[Items from a data source]
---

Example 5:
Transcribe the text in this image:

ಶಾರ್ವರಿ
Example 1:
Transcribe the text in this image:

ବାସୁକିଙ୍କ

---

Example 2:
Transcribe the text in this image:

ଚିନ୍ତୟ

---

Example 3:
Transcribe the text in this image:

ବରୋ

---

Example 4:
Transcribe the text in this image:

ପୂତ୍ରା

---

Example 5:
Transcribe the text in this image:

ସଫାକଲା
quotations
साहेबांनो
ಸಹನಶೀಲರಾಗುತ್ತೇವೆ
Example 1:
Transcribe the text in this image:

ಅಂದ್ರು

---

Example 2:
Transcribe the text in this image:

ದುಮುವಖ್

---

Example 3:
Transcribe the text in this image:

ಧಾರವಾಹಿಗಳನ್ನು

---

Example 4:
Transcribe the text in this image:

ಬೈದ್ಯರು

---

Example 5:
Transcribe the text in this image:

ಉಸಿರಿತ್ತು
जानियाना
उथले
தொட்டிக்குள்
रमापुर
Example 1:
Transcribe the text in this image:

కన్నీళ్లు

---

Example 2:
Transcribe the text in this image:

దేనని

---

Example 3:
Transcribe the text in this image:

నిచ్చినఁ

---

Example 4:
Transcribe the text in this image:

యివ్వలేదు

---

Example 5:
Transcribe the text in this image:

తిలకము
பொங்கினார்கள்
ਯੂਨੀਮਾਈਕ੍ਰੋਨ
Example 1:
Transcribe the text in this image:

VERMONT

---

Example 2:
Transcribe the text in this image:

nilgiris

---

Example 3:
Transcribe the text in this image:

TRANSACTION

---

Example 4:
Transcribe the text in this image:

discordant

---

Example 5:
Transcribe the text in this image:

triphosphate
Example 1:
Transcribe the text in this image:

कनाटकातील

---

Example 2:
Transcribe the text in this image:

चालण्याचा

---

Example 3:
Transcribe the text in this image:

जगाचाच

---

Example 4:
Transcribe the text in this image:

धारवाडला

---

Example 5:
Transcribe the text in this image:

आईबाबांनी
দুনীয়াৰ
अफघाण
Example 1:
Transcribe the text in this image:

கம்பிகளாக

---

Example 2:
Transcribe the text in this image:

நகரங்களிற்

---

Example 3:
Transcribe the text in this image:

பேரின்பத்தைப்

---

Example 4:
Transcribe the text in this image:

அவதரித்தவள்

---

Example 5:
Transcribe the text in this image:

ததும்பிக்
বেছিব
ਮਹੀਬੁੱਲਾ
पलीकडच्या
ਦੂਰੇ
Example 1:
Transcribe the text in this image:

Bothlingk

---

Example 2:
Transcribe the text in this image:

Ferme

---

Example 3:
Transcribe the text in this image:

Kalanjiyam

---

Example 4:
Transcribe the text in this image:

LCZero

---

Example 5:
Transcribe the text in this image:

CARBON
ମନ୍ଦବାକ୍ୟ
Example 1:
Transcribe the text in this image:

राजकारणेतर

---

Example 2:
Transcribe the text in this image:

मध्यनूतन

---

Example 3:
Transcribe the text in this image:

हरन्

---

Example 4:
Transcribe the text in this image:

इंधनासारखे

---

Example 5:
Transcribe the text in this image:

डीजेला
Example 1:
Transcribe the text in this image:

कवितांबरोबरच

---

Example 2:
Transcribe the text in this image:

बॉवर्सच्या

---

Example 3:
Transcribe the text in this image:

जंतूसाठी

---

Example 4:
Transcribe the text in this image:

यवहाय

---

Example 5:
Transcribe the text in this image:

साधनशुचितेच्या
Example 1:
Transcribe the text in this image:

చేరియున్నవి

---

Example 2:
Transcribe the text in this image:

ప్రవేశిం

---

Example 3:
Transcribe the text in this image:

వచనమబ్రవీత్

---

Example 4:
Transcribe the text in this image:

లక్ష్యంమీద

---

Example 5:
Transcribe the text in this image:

▶ _Work required_
Reproduce every one of the lines above word for word, keeping their order.

▶ _Answer for this exercise_
---

Example 5:
Transcribe the text in this image:

ಶಾರ್ವರಿ
Example 1:
Transcribe the text in this image:

ବାସୁକିଙ୍କ

---

Example 2:
Transcribe the text in this image:

ଚିନ୍ତୟ

---

Example 3:
Transcribe the text in this image:

ବରୋ

---

Example 4:
Transcribe the text in this image:

ପୂତ୍ରା

---

Example 5:
Transcribe the text in this image:

ସଫାକଲା
quotations
साहेबांनो
ಸಹನಶೀಲರಾಗುತ್ತೇವೆ
Example 1:
Transcribe the text in this image:

ಅಂದ್ರು

---

Example 2:
Transcribe the text in this image:

ದುಮುವಖ್

---

Example 3:
Transcribe the text in this image:

ಧಾರವಾಹಿಗಳನ್ನು

---

Example 4:
Transcribe the text in this image:

ಬೈದ್ಯರು

---

Example 5:
Transcribe the text in this image:

ಉಸಿರಿತ್ತು
जानियाना
उथले
தொட்டிக்குள்
रमापुर
Example 1:
Transcribe the text in this image:

కన్నీళ్లు

---

Example 2:
Transcribe the text in this image:

దేనని

---

Example 3:
Transcribe the text in this image:

నిచ్చినఁ

---

Example 4:
Transcribe the text in this image:

యివ్వలేదు

---

Example 5:
Transcribe the text in this image:

తిలకము
பொங்கினார்கள்
ਯੂਨੀਮਾਈਕ੍ਰੋਨ
Example 1:
Transcribe the text in this image:

VERMONT

---

Example 2:
Transcribe the text in this image:

nilgiris

---

Example 3:
Transcribe the text in this image:

TRANSACTION

---

Example 4:
Transcribe the text in this image:

discordant

---

Example 5:
Transcribe the text in this image:

triphosphate
Example 1:
Transcribe the text in this image:

कनाटकातील

---

Example 2:
Transcribe the text in this image:

चालण्याचा

---

Example 3:
Transcribe the text in this image:

जगाचाच

---

Example 4:
Transcribe the text in this image:

धारवाडला

---

Example 5:
Transcribe the text in this image:

आईबाबांनी
দুনীয়াৰ
अफघाण
Example 1:
Transcribe the text in this image:

கம்பிகளாக

---

Example 2:
Transcribe the text in this image:

நகரங்களிற்

---

Example 3:
Transcribe the text in this image:

பேரின்பத்தைப்

---

Example 4:
Transcribe the text in this image:

அவதரித்தவள்

---

Example 5:
Transcribe the text in this image:

ததும்பிக்
বেছিব
ਮਹੀਬੁੱਲਾ
पलीकडच्या
ਦੂਰੇ
Example 1:
Transcribe the text in this image:

Bothlingk

---

Example 2:
Transcribe the text in this image:

Ferme

---

Example 3:
Transcribe the text in this image:

Kalanjiyam

---

Example 4:
Transcribe the text in this image:

LCZero

---

Example 5:
Transcribe the text in this image:

CARBON
ମନ୍ଦବାକ୍ୟ
Example 1:
Transcribe the text in this image:

राजकारणेतर

---

Example 2:
Transcribe the text in this image:

मध्यनूतन

---

Example 3:
Transcribe the text in this image:

हरन्

---

Example 4:
Transcribe the text in this image:

इंधनासारखे

---

Example 5:
Transcribe the text in this image:

डीजेला
Example 1:
Transcribe the text in this image:

कवितांबरोबरच

---

Example 2:
Transcribe the text in this image:

बॉवर्सच्या

---

Example 3:
Transcribe the text in this image:

जंतूसाठी

---

Example 4:
Transcribe the text in this image:

यवहाय

---

Example 5:
Transcribe the text in this image:

साधनशुचितेच्या
Example 1:
Transcribe the text in this image:

చేరియున్నవి

---

Example 2:
Transcribe the text in this image:

ప్రవేశిం

---

Example 3:
Transcribe the text in this image:

వచనమబ్రవీత్

---

Example 4:
Transcribe the text in this image:

లక్ష్యంమీద

---

Example 5:
Transcribe the text in this image:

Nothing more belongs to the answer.